The data -
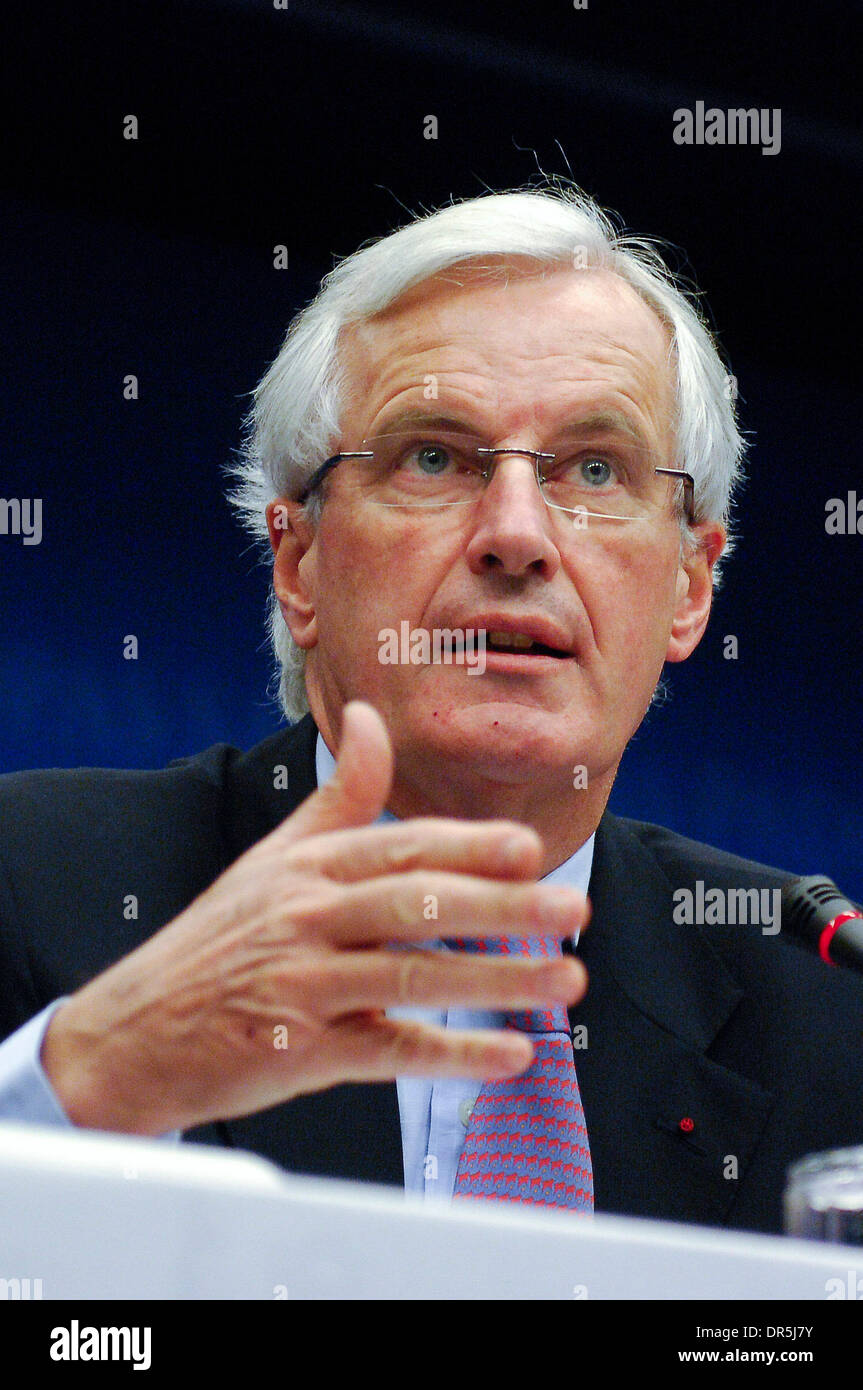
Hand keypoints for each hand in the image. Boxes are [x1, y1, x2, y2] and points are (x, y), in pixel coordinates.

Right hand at [41, 701, 588, 1134]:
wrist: (136, 1030)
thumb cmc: (221, 939)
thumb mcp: (275, 856)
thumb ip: (338, 792)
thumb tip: (369, 715)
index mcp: (307, 868)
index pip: (397, 849)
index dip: (465, 847)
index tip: (528, 847)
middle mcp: (307, 920)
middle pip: (414, 907)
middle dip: (499, 907)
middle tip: (569, 908)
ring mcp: (305, 987)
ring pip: (411, 979)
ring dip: (495, 980)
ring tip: (564, 979)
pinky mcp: (304, 1051)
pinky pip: (390, 1052)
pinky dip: (452, 1055)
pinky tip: (511, 1054)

What needs to be done - Locate the line with "thumb tip: (369, 715)" in the entries above; extract it and every line after it, verbatim.

Finished exercise -
thumb tip: (369, 715)
index mcp: (307, 868)
index pip: (397, 849)
index dip: (465, 847)
index tip: (528, 847)
middle mcp: (307, 920)
middle pip: (414, 907)
middle dip: (499, 907)
middle tip: (569, 908)
ring mcp: (305, 987)
ring pip: (411, 979)
ring dip: (495, 980)
ring tip: (564, 979)
pinky mcp: (304, 1051)
pinky pip: (390, 1052)
pinky dip: (452, 1055)
pinky tip: (511, 1054)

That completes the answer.